I am fascinated by the differences and similarities between cultures. New Year is something celebrated by the entire world, yet we all have different ways of celebrating. I have created a list of my 7 favorite New Year traditions.
01. Sydney, Australia
This is actually high on my bucket list. No surprise here, right? I have seen fireworks in Sydney. We went with my grandma when I lived there in 2001. However, the NYE fireworks are meant to be spectacular. Spectators set up with picnics around the harbour hours prior to get a spot.
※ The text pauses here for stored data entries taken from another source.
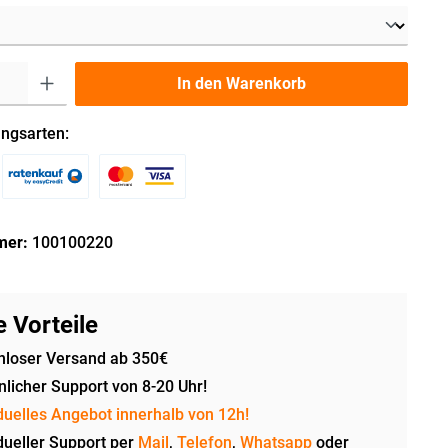
In den Warenkorb
ngsarten:
mer:
100100220
 Vorteile
nloser Versand ab 350€
licher Support von 8-20 Uhr!
duelles Angebot innerhalb von 12h!
dueller Support per
Mail
,
Telefon
,
Whatsapp
oder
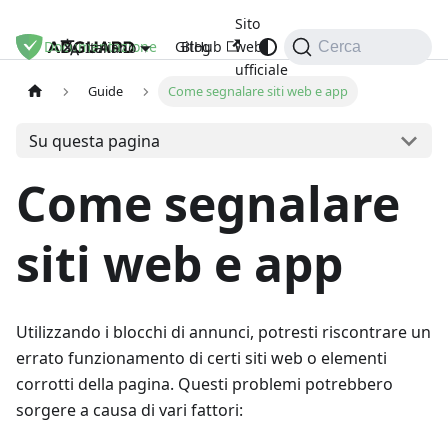
Sito
Documentazione
GitHub
Blog
web
Italiano
Cerca
ufficiale
Guide
Come segnalare siti web e app
Su questa pagina
Come segnalare
siti web e app
Utilizzando i blocchi di annunci, potresti riscontrare un
errato funzionamento di certi siti web o elementi
corrotti della pagina. Questi problemi potrebbero
sorgere a causa di vari fattori:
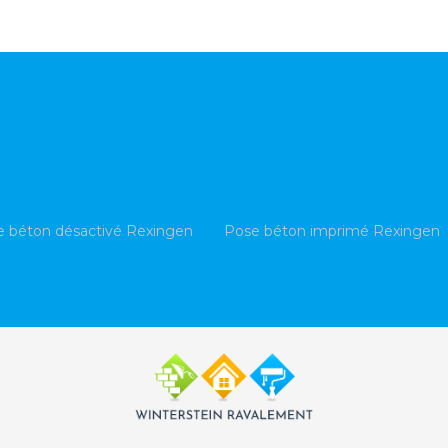
e béton désactivé Rexingen
Pose béton imprimé Rexingen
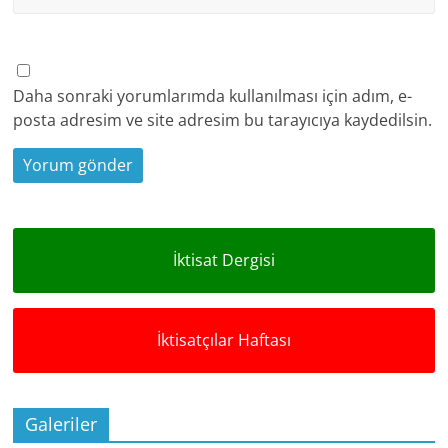
Daha sonraki yorumlarımda kullanılması için adım, e-
posta adresim ve site adresim bu tarayıcıya kaydedilsin.
İktisat Dergisi
İktisatçılar Haftası
Galeriler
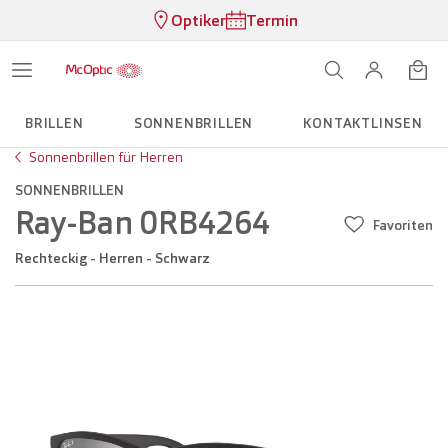
Optiker
Termin
BRILLEN
SONNENBRILLEN
KONTAKTLINSEN
Sonnenbrillen für Herren
SONNENBRILLEN
Ray-Ban 0RB4264
Favoriten
Rechteckig - Herren - Schwarz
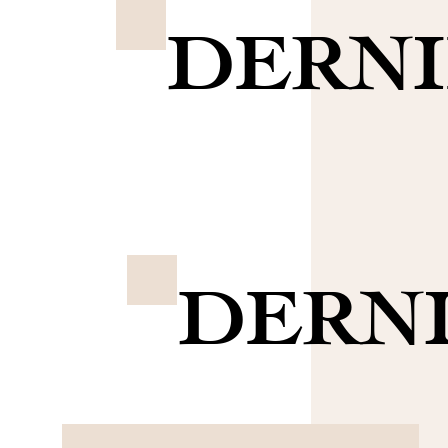
DERNI
DERNI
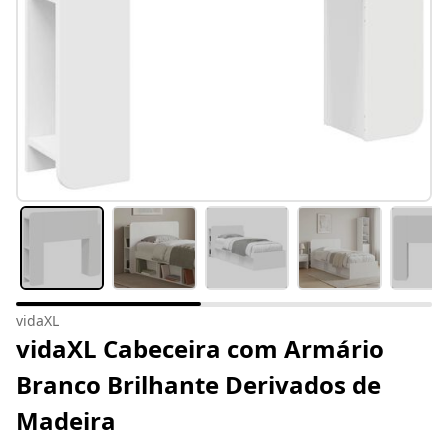
vidaXL
vidaXL Cabeceira com Armário
Branco Brilhante Derivados de
Madeira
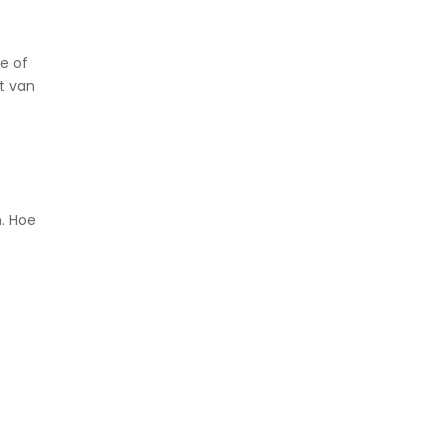
ke of
t van
n. Hoe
Spaniards eat twelve green grapes in the twelve seconds after midnight. If someone can not finish their twelve grapes in twelve seconds, it is supposed to be bad luck. This tradition started in the 1800s as a way for vine growers to sell more grapes, but the tradition remains!
The Danes like to throw their old dishes at the front doors of their friends on NYE. Apparently, the bigger pile of broken dishes you have in front of your door, the more luck you’ll have in the new year. However, this seems counterintuitive to me!
I definitely wanted to include Denmark because I am focusing on it in January as my theme for the month is hygge, “a quality of coziness and comfortable conviviality that engenders a feeling of contentment or well-being (regarded as a defining characteristic of Danish culture).” I plan to be very hygge as we ring in the new year!
Ecuadorians make or buy monigotes which are large dolls that signify all that went wrong or right with the old year. Sometimes these monigotes are created to look like politicians or pop icons. Throughout the day and night of NYE, the monigotes are burned. People place notes of bad things that happened the prior year to be burned. As the fire settles, people jump through the flames and over the ashes as a spiritual cleansing that dates back to ancient Andean cultural traditions.
In Japan, soba noodles are consumed during new year in a ritual known as toshikoshi soba which means year crossing noodles. It is believed that the noodles thin shape and long length signifies a long and healthy life. Some think that since soba noodles are made from the very resilient buckwheat plant, then eating soba noodles also represents strength in the new year.
Greeks hang onions on their doors to promote growth in the new year. Greeks believe that onions are a symbol of rebirth, so they hang the onions to promote growth throughout the new year.
Several Scottish traditions have been borrowed by the rest of the world including the bells that ring at midnight and singing “Auld Lang Syne”. However, I think Scotland may be the only place that practices ‘First Footing” which involves selecting a tall, dark man to be the first person of the year to cross a home’s threshold. He carries ceremonial gifts when he visits. It is thought that this tradition started when the last thing Scots wanted to see was a blonde Viking crossing their threshold!
I hope you enjoyed this list of traditions. Maybe next year, you can experience one for yourself!